WASHINGTON – Four leaders of the Senate Homeland Security and Governmental Affairs Committee (HSGAC) Thursday hailed the Fiscal Year 2010 Department of Defense authorization conference report for containing several provisions to ensure that federal retirement system participants are treated fairly.
Committee Chairman Joe Lieberman, ID-Conn., and Ranking Member Susan Collins, R-Me., along with Subcommittee on Oversight of Government Management, the Federal Workforce, and the District of Columbia Chairman Daniel Akaka, D-Hawaii, and Ranking Member George Voinovich, R-Ohio, said these provisions will help agencies rehire experienced employees just as the federal government prepares to lose one-third of its civil service workforce over the next five years.
“A number of provisions in the DoD authorization conference agreement would bring justice to federal employees who – because of quirks in the law, errors, and oversight – have lost out on retirement benefits for which they would otherwise be eligible,” Lieberman said. “Federal employees are a dedicated group of people who are asked to make a number of sacrifices for the sake of their country. These provisions will ensure justice for hundreds of thousands of public servants. ”
Collins said: “I am delighted that this legislation includes our provision that would provide federal agencies with the needed flexibility to bring retirees’ experience back into the federal workforce for a limited time. Nearly 5,400 federal retirees have returned to work on a full-time basis—demonstrating the importance of these experience employees to federal operations. This is vital as the federal government loses many of its skilled, experienced, senior employees.”
Akaka said: “I am pleased my fellow Armed Services conferees agreed to include critical retirement equity provisions in the NDAA. In particular, this bill will correct a long-standing inequity in retirement pay between Federal workers in Hawaii, Alaska, and the Territories and their mainland counterparts. These employees would have begun losing pay this year if Congress did not act. I am also pleased that the NDAA will end the shortsighted NSPS policy which threatened the rights and protections of the DoD civilian workforce.”
The provisions – three of which were reported out of HSGAC as stand-alone legislation and all of which are similar to provisions included in unsuccessful Senate amendments to the Family Smoking Prevention and Tobacco Control Act in June and to the National Defense Authorization Act in July – would:
• Replace the cost of living increases that federal employees in Hawaii, Alaska, and U.S. territories receive with locality pay that federal employees in the contiguous 48 states receive. COLAS are neither taxed nor applied toward retirement benefits. Locality pay is taxed and applies to retirement. This provision was approved by HSGAC as S.507
• Allow federal employees participating in the Federal Employee Retirement System (FERS) to apply their unused sick leave to their length of service for the purposes of computing the amount of retirement benefit. Federal employees under the older Civil Service Retirement System (CSRS) are already allowed to do so.
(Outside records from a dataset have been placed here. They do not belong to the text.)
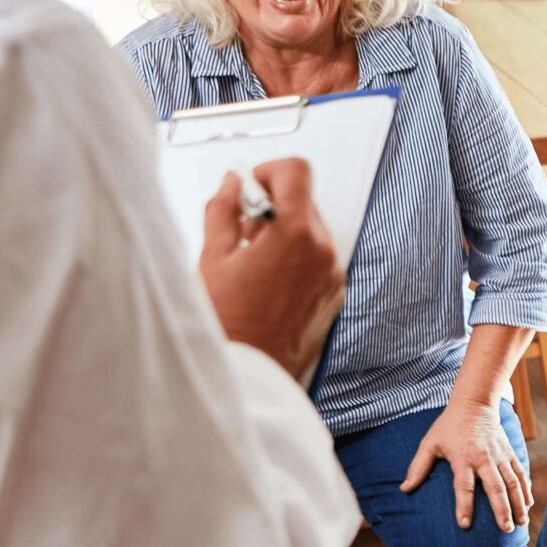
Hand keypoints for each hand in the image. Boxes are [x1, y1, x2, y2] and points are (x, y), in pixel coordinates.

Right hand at [199, 160, 343, 380]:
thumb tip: (231, 185)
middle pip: (304, 202)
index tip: (251, 186)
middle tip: (241, 230)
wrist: (247, 375)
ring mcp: (332, 275)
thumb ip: (223, 210)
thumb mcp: (212, 258)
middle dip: (272, 207)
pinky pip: (318, 260)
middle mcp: (323, 251)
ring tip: (250, 262)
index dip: (269, 171)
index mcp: (296, 234)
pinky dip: (295, 259)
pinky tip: (266, 281)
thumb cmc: (228, 327)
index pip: (297, 171)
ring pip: (311, 231)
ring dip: (283, 234)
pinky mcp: (334, 295)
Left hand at [401, 399, 531, 530]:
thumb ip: (418, 467)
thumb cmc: (449, 426)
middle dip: (502, 509)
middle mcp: (484, 458)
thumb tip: (404, 489)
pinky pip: (520, 473)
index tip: (465, 525)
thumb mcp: (430, 443)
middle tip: (506, 529)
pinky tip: (529, 505)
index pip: (464, 486)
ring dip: (518, 503)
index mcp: (463, 457)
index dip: (464, 505)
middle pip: (495, 487)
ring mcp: (500, 456)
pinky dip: (526, 489)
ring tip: (521, 523)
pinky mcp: (509, 453)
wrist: (475, 404)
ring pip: (512, 482)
This would bring equity to the two groups of employees and help reduce the absenteeism that results from the current “use it or lose it” FERS policy.
• Correct an injustice in calculating the retirement benefits and dates for non-judicial employees of the D.C. courts system. When these employees were converted to federal employees in the late 1990s, they had to start over in accumulating eligibility for retirement and retirement benefits. The provision would direct that the time served before these employees became federal employees counts towards their federal retirement eligibility.
• Allow former federal employees under the FERS who withdrew their contributions to the retirement trust fund, thereby waiving retirement credit for those years of service, to redeposit their earlier contributions, plus interest, upon reemployment with the federal government.
• Remove a retirement penalty that is imposed on long-time federal employees who choose to switch to part-time work at the end of their careers. The retirement annuity for these employees is determined based on the amount of salary they receive, which drops when they switch to part-time work. This leaves employees with little incentive to stay in a part-time role and many retire. The provision would direct annuities for these employees to be determined using the rate of salary, not the amount. This provision was approved by HSGAC as S.469.
• Authorize federal agencies to reemploy retired federal employees under certain limited
conditions, without offset of an employees’ annuity against their salary, and requires the
Comptroller General to report on the use of this authority. This provision was approved by HSGAC as S.629
The DoD conference report must still be approved by both the House and Senate and signed by the President.